## About this exercise
Every entry must be set down exactly in the answer; no pictures should appear.

## Collected data
——————

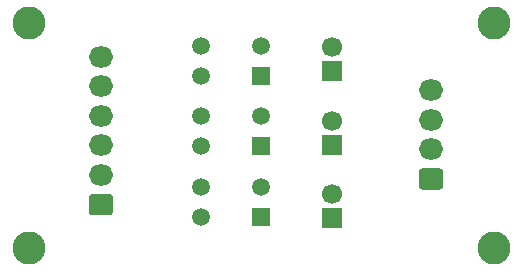
<source format=gbr>
%TF.GenerationSoftware,KiCad,Pcbnew,5.1.6-c6e7f7d~87~ubuntu18.04.1*%
%TF.CreationDate,2021-09-19T16:35:13+09:00*%
%TF.ProjectId,M921-SS,4d393231-2d53-4532-9e6b-696361645f70,1.00*%
%TF.SameCoordinates,Original*%
%TF.FileFunction,Soldermask,Top*%
%TF.FilePolarity,Negative*%
%FSLAX46Y46*%
G04 Gerber Fmt 4.6, Leading zero omitted, Abs format (unit mm)*
G04 Created by KiCad (PCBNEW 5.1.6-c6e7f7d~87~ubuntu18.04.1) date 2021-09-19 16:35:13*
%MOMM*%
%LPD*%
G01*
G04 APERTURE LIST*
%ADD10C,2.800000*%
%ADD11O,2.050000X1.800000*%
%ADD12C,1.500000*%
%ADD13R,1.500000X1.500000*%
%ADD14C,1.700000*%
%ADD15R,1.700000X1.700000*%
G04 APERTURE END LIST*
D10*
%TO.C,REF\u002A\u002A*%
X80010000Y-53975000D03*
%TD*%
%TO.C,REF\u002A\u002A*%
X80010000Y-73025000D03*
%TD*%
%TO.C,REF\u002A\u002A*%
X119380000Y-73025000D03*
%TD*%
%TO.C,REF\u002A\u002A*%
X119380000Y-53975000D03*
%TD*%
D11*
%TO.C,J2*%
X114046000Y-59683000D03*
X114046000Y-62183000D03*
X114046000Y-64683000D03*
G36*
G01*
X114806294Y-68083000D02*
X113285706Y-68083000D01*
G75*
G02*
X113021000Y-67818294I0J264706D01*
G01*
X113021000Y-66547706D01*
G75*
G02*
X113285706Y-66283000I264706J0D01*
G01*
X114806294Y-66283000D01*
G75*
G02*
X115071000Y-66547706I0J-264706D01*
G01*
X115071000Y-67818294D01*
G75*
G02*
X114806294Y-68083000I-264706J0D01*
G01*
G37*
%TD*%
%TO.C,J1*%
X86106000Y-56842000D03*
X86106000Y-59342000D03*
X86106000Y-61842000D03*
X86106000Y-64342000D03*
X86106000Y-66842000D03*
G36*
G01*
X86866294Y-70242000D02*
X85345706Y-70242000D01*
G75*
G02*
X85081000Y-69977294I0J264706D01*
G01*
X85081000Y-68706706D01*
G75*
G02*
X85345706Y-68442000I264706J0D01*
G01*
X86866294Y-68442000D01*
G75*
G02*
X87131000Y-68706706I0J-264706D01*
G01*
X87131000Y-69977294D01*
G75*
G02*
X86866294Y-70242000I-264706J0D01*
G01*
G37*
%TD*%
D12*
%TO.C,D3*%
X94615000Y-58420000D03*
X99695000Y-55880000D03*
X94615000Y-55880000D03*
D13*
X99695000Y-58420000D03*
%TD*%
D12*
%TO.C,D2*%
X94615000Y-64389000D03*
X99695000Y-61849000D03*
X94615000Y-61849000D03*
D13*
X99695000Y-64389000D03*
%TD*%
D12*
%TO.C,D1*%
X94615000Y-70358000D03*
X99695000Y-67818000D03*
X94615000Y-67818000D03*
D13*
X99695000Y-70358000D03*
%TD*%
D14*
%TO.C,C3*%
X105664000Y-56039000D03*
D15*
X105664000Y-58039000D03*
%TD*%
D14*
%TO.C,C2*%
X105664000Y-62262000D03*
D15*
X105664000Y-64262000D03*
%TD*%
D14*
%TO.C,C1*%
X105664000Y-68485000D03*
D15*
X105664000Y-70485000D03*
%TD*%
M02*

</source>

——————

## Your solution
<source format=gbr>
%TF.GenerationSoftware,KiCad,Pcbnew,5.1.6-c6e7f7d~87~ubuntu18.04.1*%
%TF.CreationDate,2021-09-19T16:35:13+09:00*%
%TF.ProjectId,M921-SS,4d393231-2d53-4532-9e6b-696361645f70,1.00*%
%TF.SameCoordinates,Original*%
%TF.FileFunction,Soldermask,Top*%
%TF.FilePolarity,Negative*%
%FSLAX46Y46*%
G04 Gerber Fmt 4.6, Leading zero omitted, Abs format (unit mm)*
G04 Created by KiCad (PCBNEW 5.1.6-c6e7f7d~87~ubuntu18.04.1) date 2021-09-19 16:35:13*
%MOMM*%
%LPD*%
G01*
G04 APERTURE LIST*
%ADD10C,2.800000*%
%ADD11O,2.050000X1.800000*%
%ADD12C,1.500000*%
%ADD13R,1.500000X1.500000*%
%ADD14C,1.700000*%
%ADD15R,1.700000X1.700000*%
G04 APERTURE END LIST*
D10*
%TO.C,REF\u002A\u002A*%
X80010000Y-53975000D03*
%TD*%
%TO.C,REF\u002A\u002A*%
X80010000Y-73025000D03*
%TD*%
%TO.C,REF\u002A\u002A*%
X119380000Y-73025000D03*
%TD*%
%TO.C,REF\u002A\u002A*%
X119380000Y-53975000D03*
%TD*%
D11*
%TO.C,J2*%
X114046000Y-59683000D03*
X114046000Y-62183000D03*
X114046000Y-64683000D03*
G36*
G01*
X114806294Y-68083000D02*
X113285706Y-68083000D01*
G75*
G02*
X113021000Y-67818294I0J264706D01*
G01*
X113021000Y-66547706D01*
G75*
G02*
X113285706Y-66283000I264706J0D01*
G01*
X114806294Y-66283000D01*
G75*
G02*
X115071000Y-66547706I0J-264706D01*
G01*
X115071000Y-67818294D01*
G75*
G02*
X114806294Y-68083000I-264706J0D01*
G01*
G37*
%TD*%
%TO.C,J1*%
X86106000Y-56842000D03*
X86106000Y-59342000D03*
X86106000Y-61842000D03*
X86106000Y-64342000D03*
X86106000Y-66842000D03*
G36*
G01*
X86866294Y-70242000D02*
X85345706Y-70242000D01*
G75*
G02*
X85081000Y-69977294I0J264706D01*
G01*
X85081000Y-68706706D01*
G75*
G02*
X85345706Y-68442000I264706J0D01*
G01*
X86866294Y-68442000D01*
G75*
G02*
X87131000Y-68706706I0J-264706D01*
G01*
X87131000Y-69977294D01*
G75*
G02*
X86866294Y-70242000I-264706J0D01*
G01*
G37*
%TD*%
D12*
%TO.C,D3*%
X94615000Y-58420000D03*
X99695000Y-55880000D03*
X94615000Y-55880000D03*
D13*
X99695000Y-58420000D03*
%TD*%
D12*
%TO.C,D2*%
X94615000Y-64389000D03*
X99695000Y-61849000D03*
X94615000Y-61849000D03*
D13*
X99695000Y-64389000D03*
%TD*%
D12*
%TO.C,D1*%
X94615000Y-70358000D03*
X99695000Y-67818000D03*
X94615000Y-67818000D03*
D13*
X99695000Y-70358000D03*
%TD*%
D14*
%TO.C,C3*%
X105664000Y-56039000D03*
D15*
X105664000Y-58039000D03*
%TD*%
D14*
%TO.C,C2*%
X105664000Y-62262000D03*
D15*
X105664000Y-64262000D03*
%TD*%
D14*
%TO.C,C1*%
X105664000Y-68485000D03*
D15*
X105664000Y-70485000D03*
%TD*%
M02*

</source>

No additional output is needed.